De patiënt kan door die ziekte worden geconfronteerd met ernstige materiële, fysieke en psychische problemen die zwaar om dragen zijn, die vaak leiden tot het verlies van de beroepsactiviteit en tot sociaal isolement, omdat de ziekte niet als dusdanig wordt herkend en de zieke niet de geschikte zorg krijgt.

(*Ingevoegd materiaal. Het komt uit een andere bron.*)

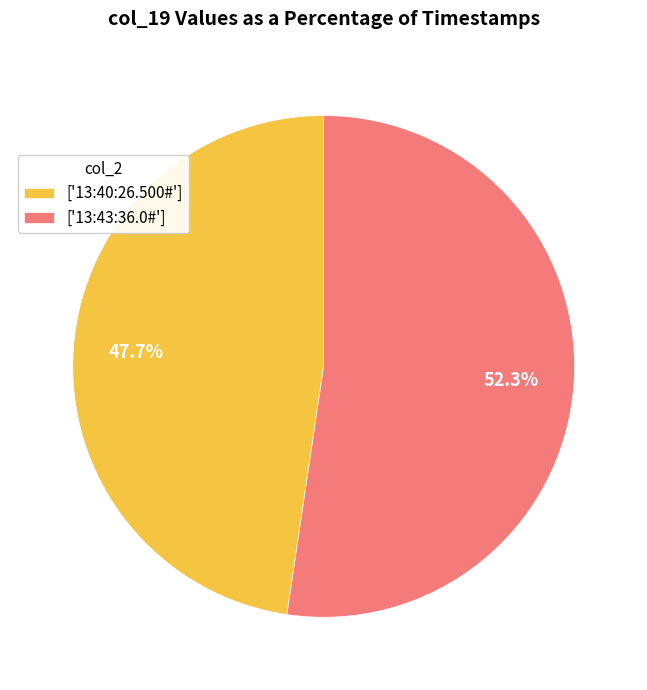

What is the majority slice?

['13:43:36.0#']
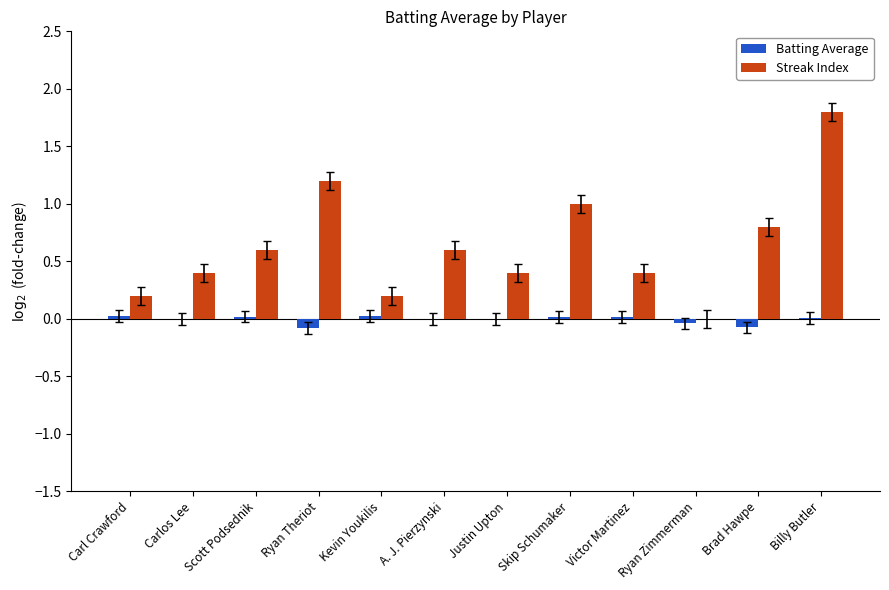

Is the value of Batting Average at Carl Crawford greater than the value of Streak Index at Carl Crawford?

No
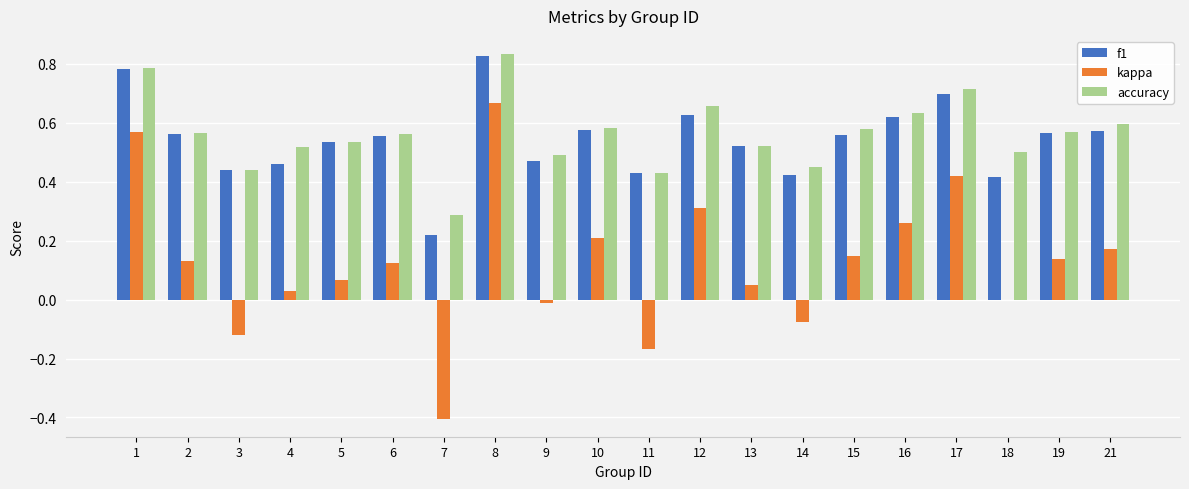

Which category has the highest value across all series?

8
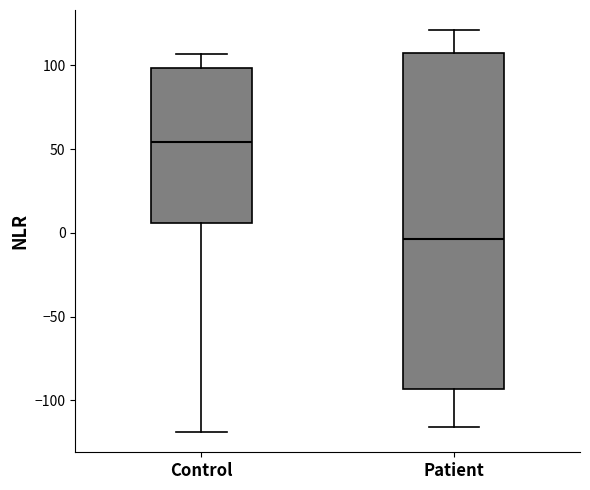

Which box is the tallest, from its lower edge to its upper edge?

Patient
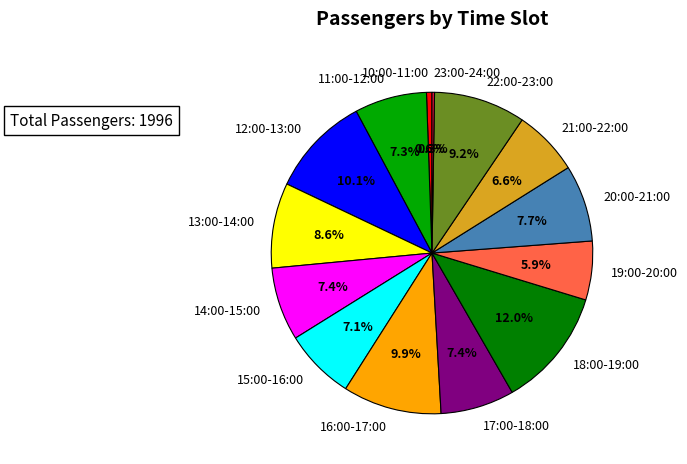

What is the change in value from 22:00-23:00 to 23:00-24:00?

-179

Daarom werd in de aangenomen resolutie aan de regering gevraagd:

1) De laatste hand te leggen aan de tenuitvoerlegging van alle aspecten van het programma "Voorrang aan de chronisch zieken", opdat het dagelijkse leven van fibromyalgiepatiënten, wier gezondheidstoestand chronische zorg vereist, aanzienlijk verbetert, en dat die patiënten, naargelang van de ernst van hun symptomen, tevens in aanmerking komen voor de onderdelen gezondheid, handicap, dagelijks en beroepsleven van dat programma;

2) Haar steun te verlenen aan de biopsychosociale aanpak van de revalidatie via de multidisciplinaire teams van huisartsen, geneesheren-specialisten in de fysische geneeskunde en de revalidatie, alsook in de reumatologie, kinesisten, psychologen, ergotherapeuten en verpleegkundigen die gespecialiseerd zijn in pijnbehandeling, op grond van een levensproject dat samen met de bromyalgiepatiënt wordt uitgewerkt;

3) Op basis van de in uitzicht gestelde aanbevelingen van de studie over de behandeling van chronische pijn, de overeenkomsten van de referentiecentra voor chronische pijn in de mate van het mogelijke aan te passen en die centra structureel en adequaat te financieren, om in te spelen op de behoeften van de patiënten, de wachttijden in te perken en de alomvattende patiëntbenadering voort te zetten;

4) Te voorzien in de opwaardering van de intellectuele prestatie bij de raadpleging van de geneesheren-specialisten in de reumatologie, de fysische geneeskunde en de revalidatie, die een opleiding in de algologie hebben gevolgd;

5) Een informatiecampagne over fibromyalgie op te starten ten behoeve van de geneesheren-specialisten, de raadgevend artsen, de ziekenfondsartsen en de specialisten en alle actoren in de gezondheidszorg, om een vroegtijdige diagnose te stellen en de kwaliteit van de behandeling te verbeteren.

Kan de minister me meedelen of er reeds begonnen is met het implementeren van de gevraagde maatregelen en zo ja, hoe ver het daarmee staat?